Negros na liderança: debates sobre desigualdade racial crescem, mas ainda há falta de referências

Especialistas e profissionais negros dizem que a redução da desigualdade racial no mercado de trabalho caminha a passos lentos; pesquisas apontam que as empresas vêm demonstrando maior interesse pelo tema.




Por Karina Trevizan e Gabriella Bridi, G1 e Globonews


Para negros em início de carreira, muitas vezes, não há referências de líderes negros nos locais em que trabalham. A falta dessa referência em grandes empresas não é uma sensação isolada. Uma pesquisa do Instituto Ethos de Empresas e Responsabilidade Social com as 500 empresas de maior faturamento do Brasil aponta que os negros são de 57% a 58% dos aprendizes e trainees, mas na gerência eles são 6,3%. No quadro executivo, a proporção é ainda menor: apenas 4,7% são negros. Caio Magri, diretor-presidente do Instituto Ethos, diz que a evolução de medidas que ampliem a representatividade dos negros no mercado de trabalho caminha a passos lentos no Brasil.
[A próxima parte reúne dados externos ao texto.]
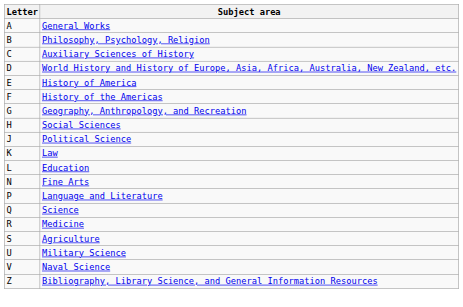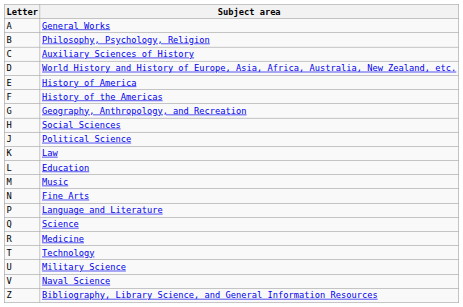+ row: M | Music
- row: S | Agriculture
+ row: T | Technology
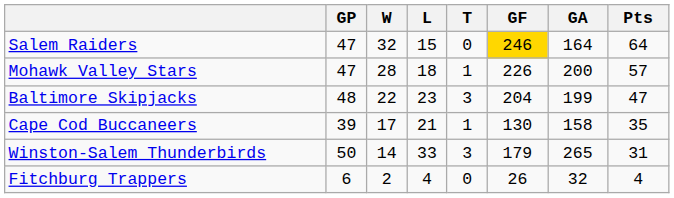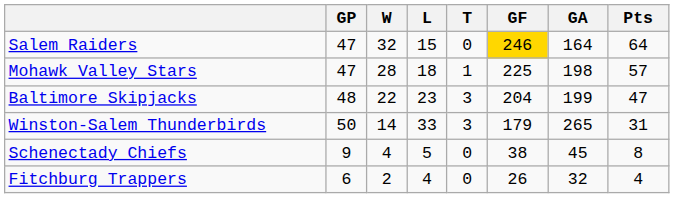Mohawk Valley Stars | GF: 226 -> 225
Mohawk Valley Stars | GA: 200 -> 198
- row: Cape Cod Buccaneers | 39 | 17 | 21 | 1 | 130 | 158 | 35
+ row: Schenectady Chiefs | 9 | 4 | 5 | 0 | 38 | 45 | 8
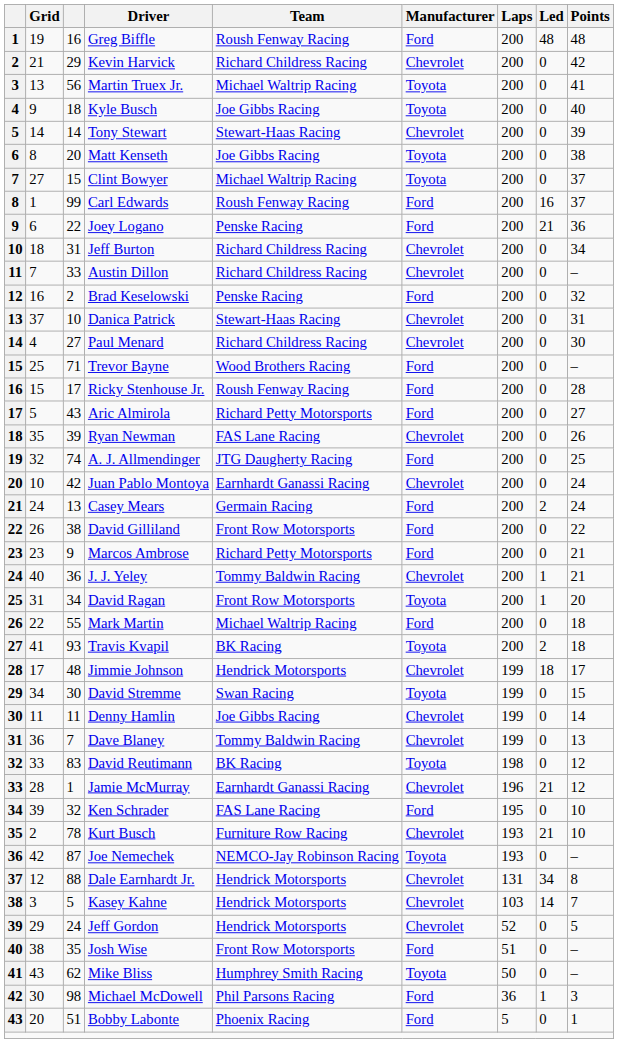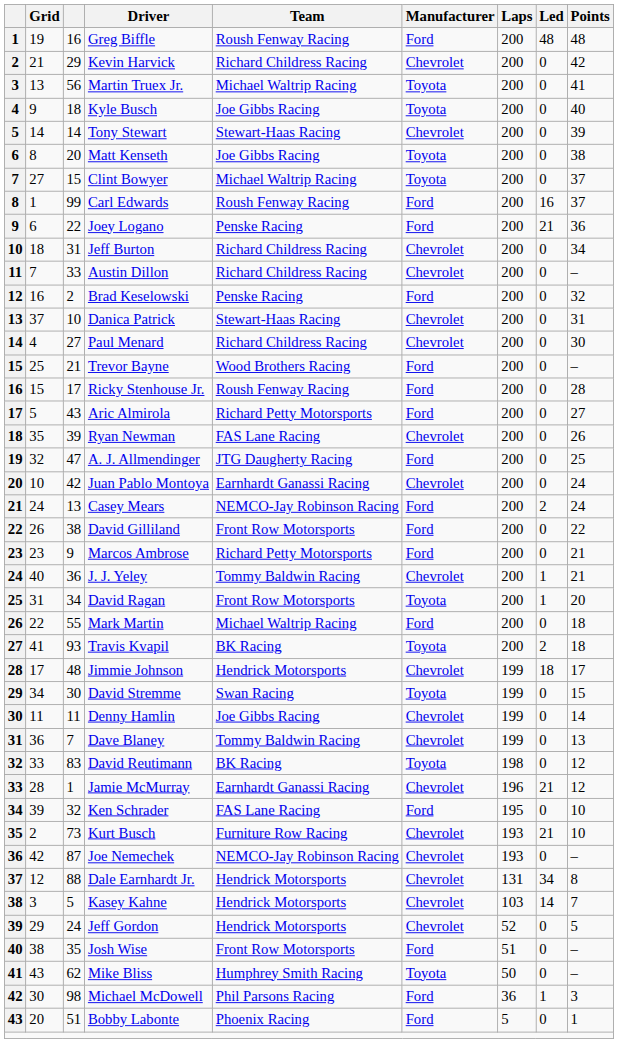Trevor Bayne | column 3: 71 -> 21
A. J. Allmendinger | column 3: 74 -> 47
Casey Mears | Team: Germain Racing -> NEMCO-Jay Robinson Racing
Kurt Busch | column 3: 78 -> 73
Joe Nemechek | Manufacturer: Toyota -> Chevrolet
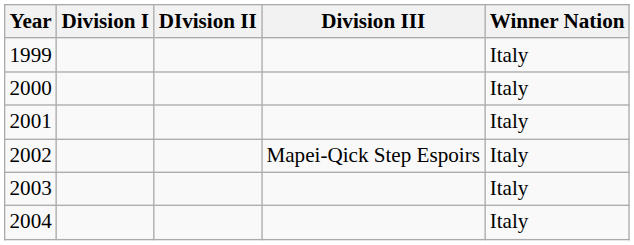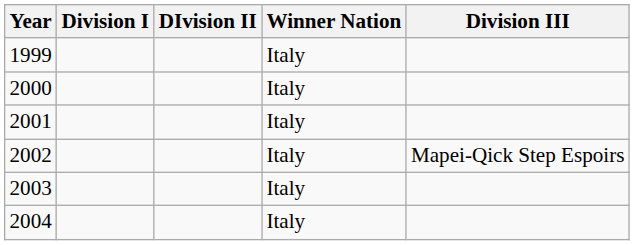columns swapped: Division III <-> Winner Nation
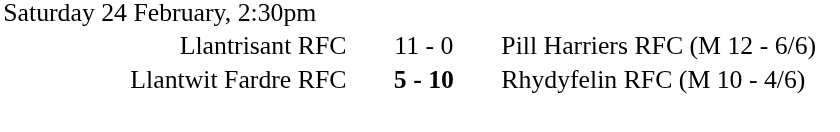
Para as mulheres negras, a sub-representação é ainda maior que a dos homens, aponta a pesquisa. No quadro executivo das empresas pesquisadas pelo Ethos, havia apenas duas negras – o que confere a elas a fatia de 0,4% de participação no total.

Em entrevistas de quatro profissionais negros que estão em cargos de destaque e liderança, eles foram unânimes ao dizer que percebem um aumento das discussões sobre a igualdade racial nas empresas. Eles apontam ainda, que isso é positivo, embora, ainda seja uma questão incerta o quanto essa melhora tem ajudado a mudar efetivamente o cenário.


A pesquisa do instituto Ethos mostra que a maioria dos gestores das grandes empresas de fato reconhece o problema: 64% deles dizem que há menos negros do que deveria no quadro executivo das organizações em que trabalham.


Por que ainda não temos igualdade?

A maior parte dos gestores acredita que a desigualdade se deve à falta de qualificação profissional dos negros. Essa foi a resposta de 48% dos entrevistados pelo Instituto Ethos. Mas uma fatia considerável dos gestores reconhece como motivo a dificuldade e a falta de conhecimento da própria empresa em lidar com o tema. Essa resposta foi citada por 41% dos gestores, segundo a mesma pesquisa.

Já os profissionais negros que alcançaram postos de liderança reiteram que a falta de referências também é uma barreira para o crescimento profissional.


O que pode ser feito

Mesmo com mais organizações de olho na questão, os números mostram que pouco tem sido feito pelas empresas para equilibrar a diversidade racial em seus quadros executivos. Segundo a pesquisa do Ethos, 85% das maiores empresas do país dizem não possuir medidas para incentivar e ampliar a presença dos negros no quadro executivo. No restante das empresas – ou seja, entre aquelas que dizem ter ações afirmativas voltadas para negros –, a maioria (55%) diz que estabelece programas de capacitação profissional para os negros. As que fazem programas especiais de contratação são 33%, mesma proporção das que criam metas para a reduzir a desigualdade salarial entre brancos e negros. A menor parte (11%) tem metas para ampliar a presença de negros em cargos mais altos.